EU-Kommissionspräsidentin Ursula von der Leyen hat vorgeschlagen, dass einzelne EU-Mitgliedstaaten in kleineren Gruppen vorangehen sollen, anstatt auf eine Einigung aller 27 Länder zu warten. Hintergrund sei die anhaltende wirtschaftliche Schwäche der Europäischen Union. Am Donnerstag wollen die Staats- und Regierungschefs der Mitgliedstaaten in Alden Biesen (Belgien) über Wege beraten, wie die europäische Wirtschaft wieder gestärkt werden kann.

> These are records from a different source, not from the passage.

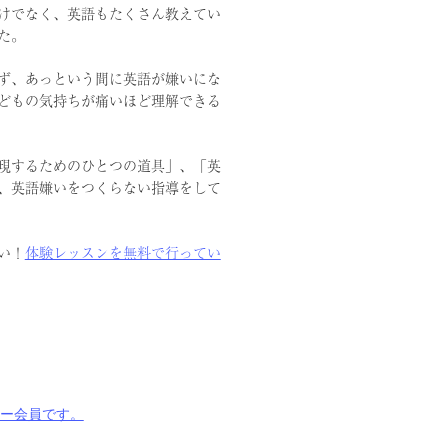
けでなく、英語もたくさん教えてい
た。
ず、あっという間に英語が嫌いにな
どもの気持ちが痛いほど理解できる
現するためのひとつの道具」、「英
、英語嫌いをつくらない指導をして
い！
体験レッスンを無料で行ってい
ナー会員です。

In einem Brief an die Regierungschefs, der am Montag veröffentlicht wurde, verwies von der Leyen auf den unzureichend funktionierenden Binnenmarkt als zentrales Problem. Unterschiedliche nationale Regeln führten faktisch zu einem „Zollsatz von 45 Prozent auf Waren und 110 Prozent auf Dienstleistungen“, schrieb sie.
„Unser Ziel sollte es immer sein, eine Einigung zwischen allen 27 Mitgliedstaaten zu erzielen“, erklärte von der Leyen. „Allerdings … sollten wir uns nicht scheuen, die in den Verträgen vorgesehenen Möglichkeiten für eine verstärkte Zusammenarbeit zu nutzen.“ Diese Regelung erlaubt mindestens neun Ländern, in bestimmten Politikbereichen enger zusammenzuarbeiten – außerhalb der üblichen Einstimmigkeitsanforderungen.